About this exercise =>
Transcribe all of the entries below exactly. Leave out the pictures.

Task inputs =>
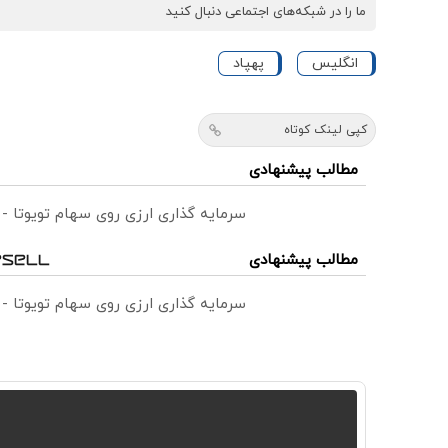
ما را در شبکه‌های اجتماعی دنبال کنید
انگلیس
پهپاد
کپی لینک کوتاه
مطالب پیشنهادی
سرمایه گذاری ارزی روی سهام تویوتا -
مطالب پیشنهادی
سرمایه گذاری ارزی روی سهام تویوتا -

Final answer =>
ما را در شبکه‌های اجتماعی دنبال کنید
انگلیس
پهپاد
کپی لینک کوتاه
مطالب پیشنهادی
سرمایه گذاری ارزی روی سهام تویوتا -
مطالب پیشنهادی
سرمایه گذاری ارزی روی سهام تویوتا -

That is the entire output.